Hot tub folliculitis, also called Pseudomonal folliculitis or Pseudomonas aeruginosa folliculitis, is a common type of folliculitis featuring inflammation of hair follicles and surrounding skin.

This condition is caused by an infection of the skin and hair follicles by the bacterium Pseudomonas aeruginosa. The bacterium is commonly found in poorly maintained recreational water sources such as hot tubs, water slides, and swimming pools. Hot tub folliculitis appears on the skin in the form of a rash, roughly resembling chicken pox and then develops further to appear as a pimple. Children are the most likely to be affected. Hot tub folliculitis can be, but is not always, painful or itchy.

In most cases, the rashes resolve after about 7 to 10 days, only leaving a hyperpigmented lesion that goes away after a few months. Oral antibiotics such as ciprofloxacin may be used to shorten the duration of symptoms.

== Cause ==
This condition typically occurs after exposure to contaminated water, such as in hot tubs, whirlpools, or swimming pools. Pseudomonas aeruginosa is a waterborne bacterium that thrives in warm, moist environments.

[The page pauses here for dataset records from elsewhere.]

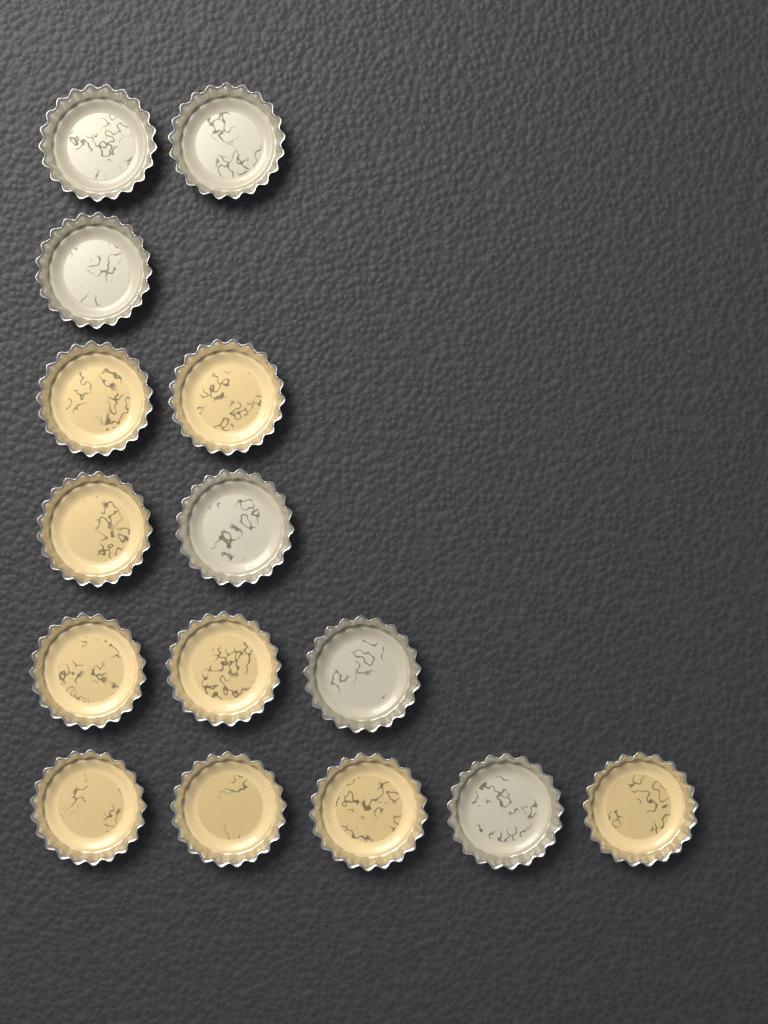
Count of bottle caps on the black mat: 15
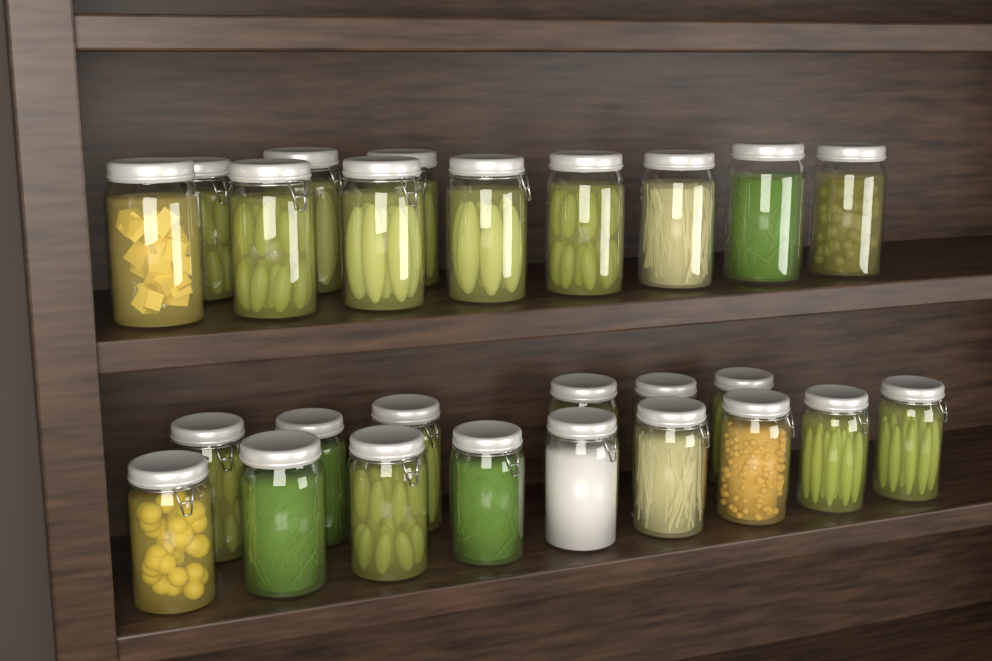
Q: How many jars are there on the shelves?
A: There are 26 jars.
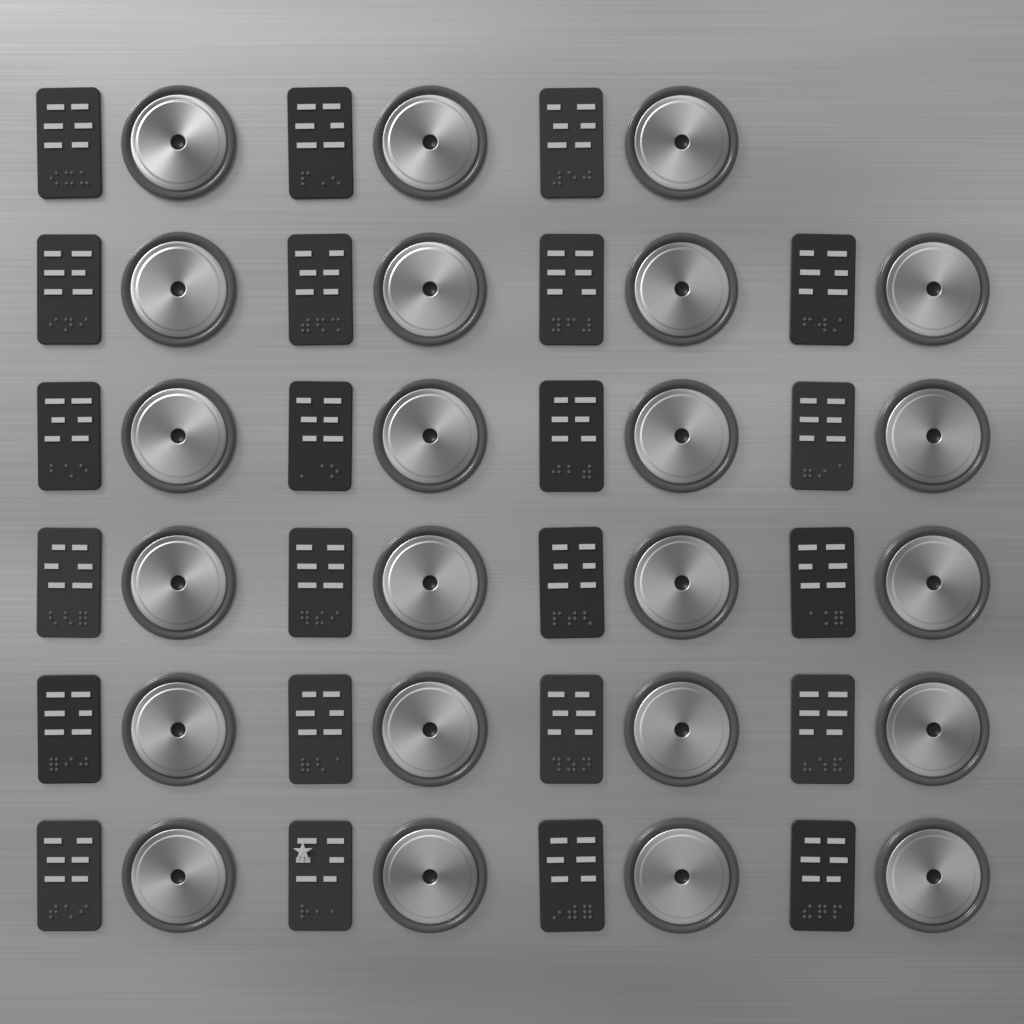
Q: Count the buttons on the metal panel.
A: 23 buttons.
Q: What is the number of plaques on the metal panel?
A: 23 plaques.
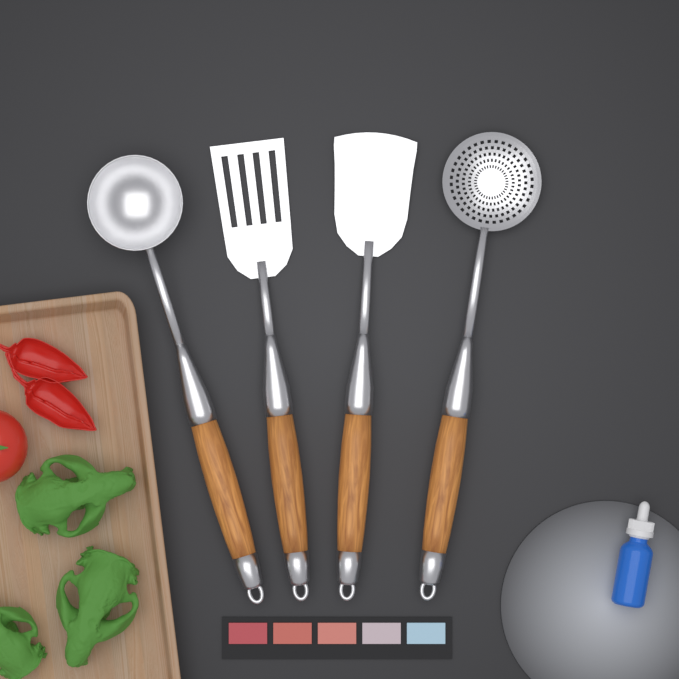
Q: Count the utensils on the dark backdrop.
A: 4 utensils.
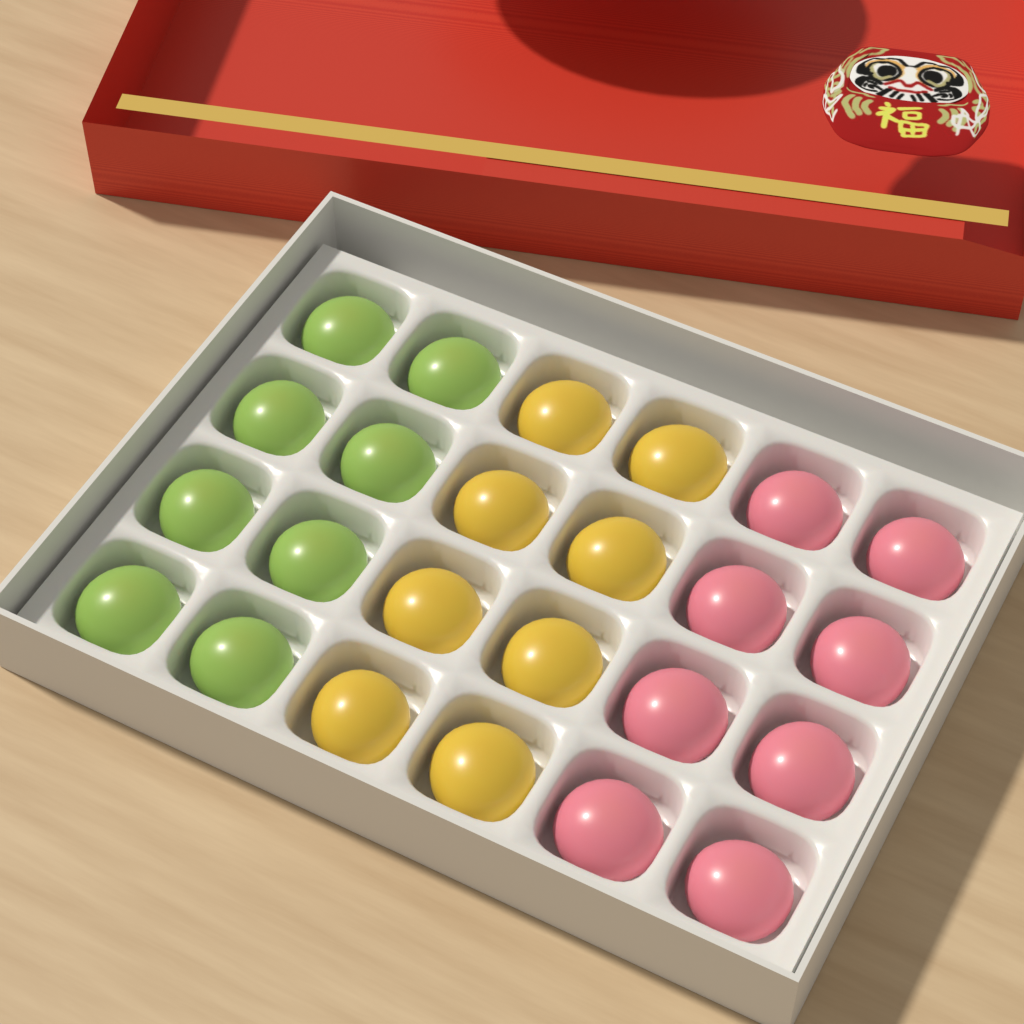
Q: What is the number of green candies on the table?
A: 8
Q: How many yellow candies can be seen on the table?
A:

The bacterium is known to penetrate the skin through either the natural openings in hair follicles or through small breaks in the skin. The rash and symptoms known as folliculitis in this case apply to the skin eruptions that occur following immune response to the infected areas.

== Diagnosis ==
Clinical suspicion of P. aeruginosa folliculitis usually begins with a combination of the rash's appearance and a history of swimming or hot tub use 24-72 hours before the onset of symptoms. The most common locations for the rash include the upper thorax, the axillary folds, the hips and buttocks, and the areolas. Areas covered by bathing suits are more likely to become infected. The head is usually not affected.

== Treatment ==
Most people do not require treatment and will see the rash resolve on its own within 1-2 weeks. However, those who are immunocompromised are at increased risk, and should always receive treatment with antibiotics. Pseudomonas aeruginosa presents additional challenges when antibiotics are used, because many strains of the organism are resistant to a wide range of medications. The most commonly used antibiotics for hot tub folliculitis are ciprofloxacin and/or gentamicin.